• _Given entries_:
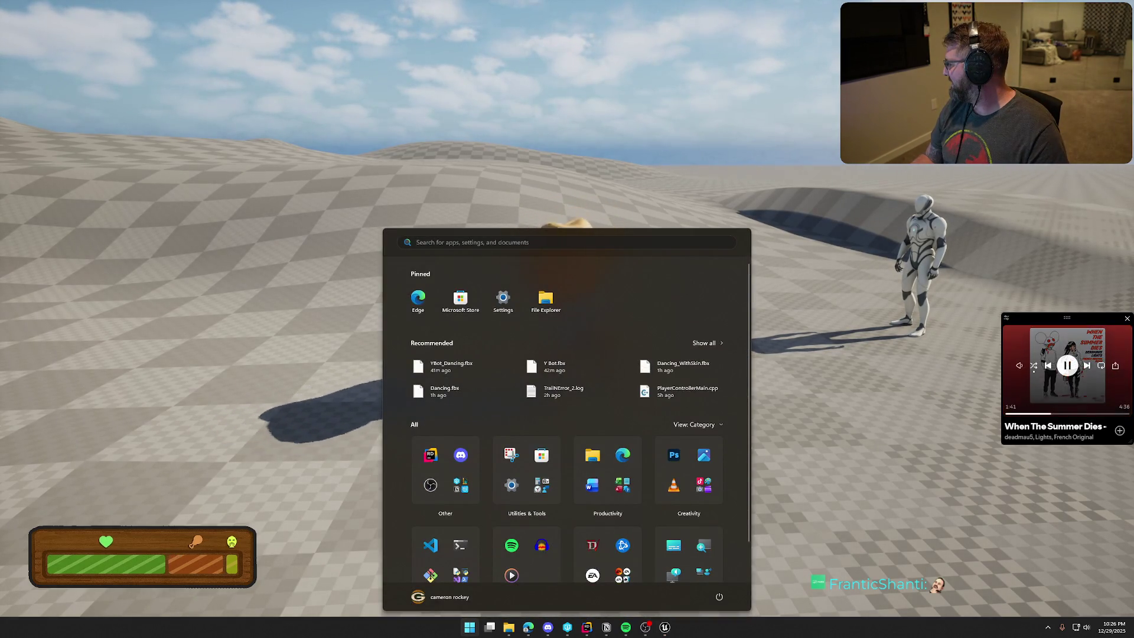
pyautogui.press('super')
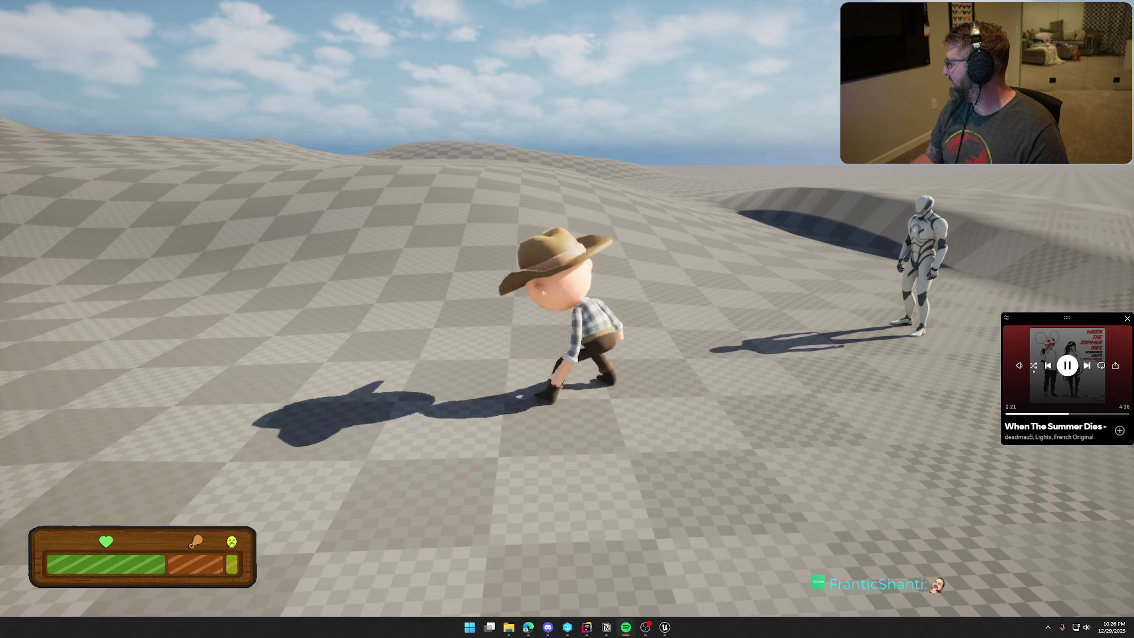
pyautogui.press('XF86AudioNext')
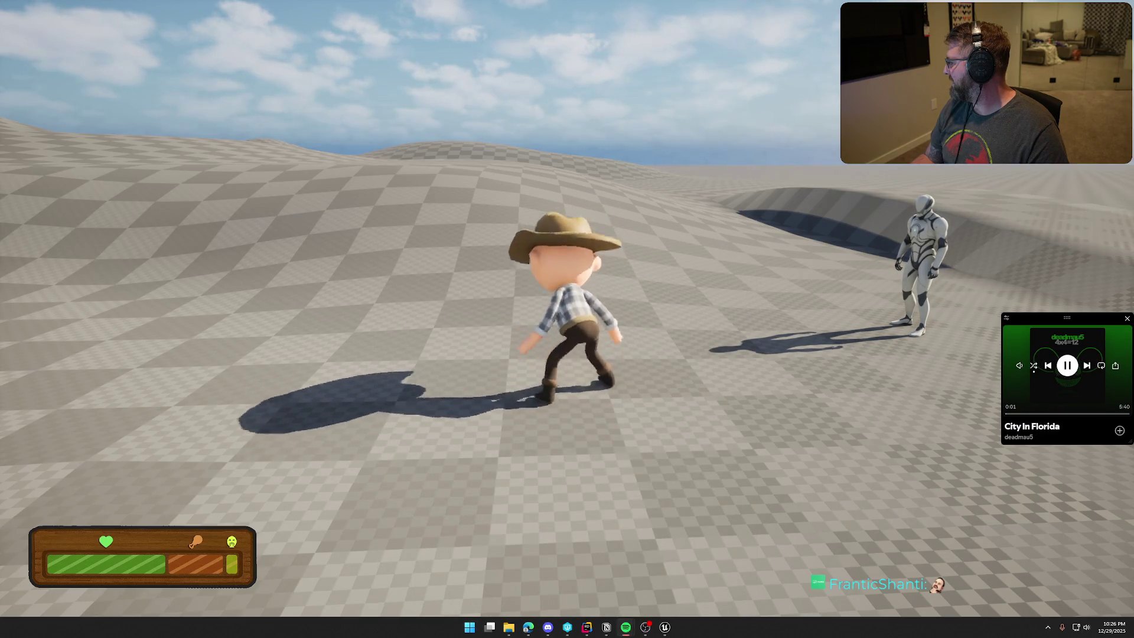
pyautogui.press('XF86AudioNext')
pyautogui.press('XF86AudioNext')
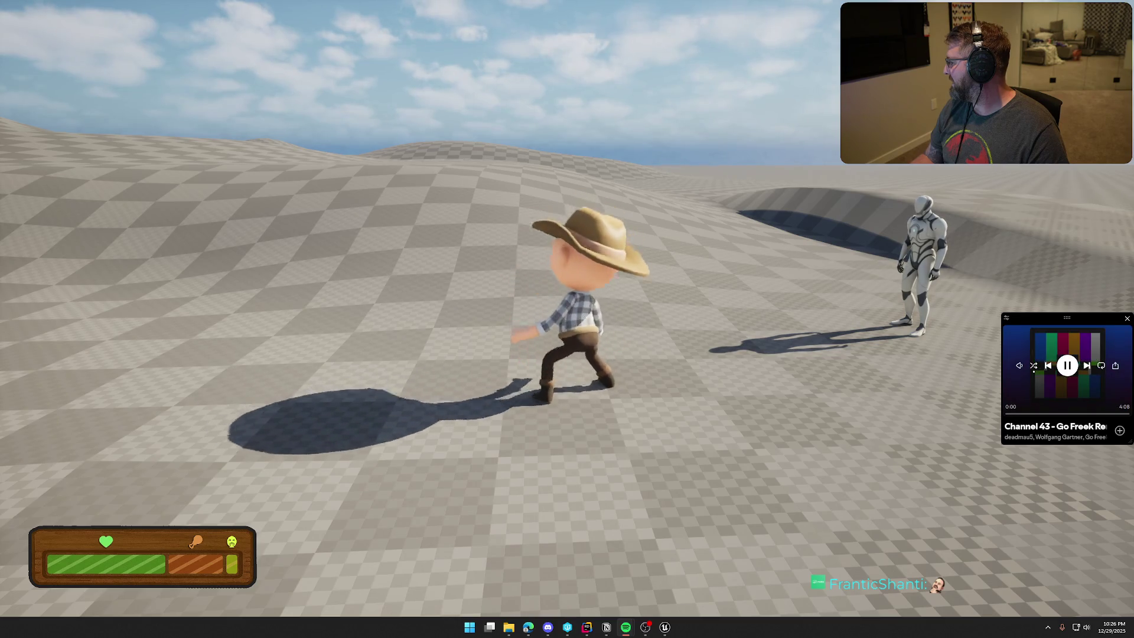
pyautogui.press('XF86AudioNext')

• _Try it_: Restate the records above word for word. Skip every picture.

• _Response to the exercise_:
pyautogui.press('super')
pyautogui.press('XF86AudioNext')
pyautogui.press('XF86AudioNext')
pyautogui.press('XF86AudioNext')
pyautogui.press('XF86AudioNext')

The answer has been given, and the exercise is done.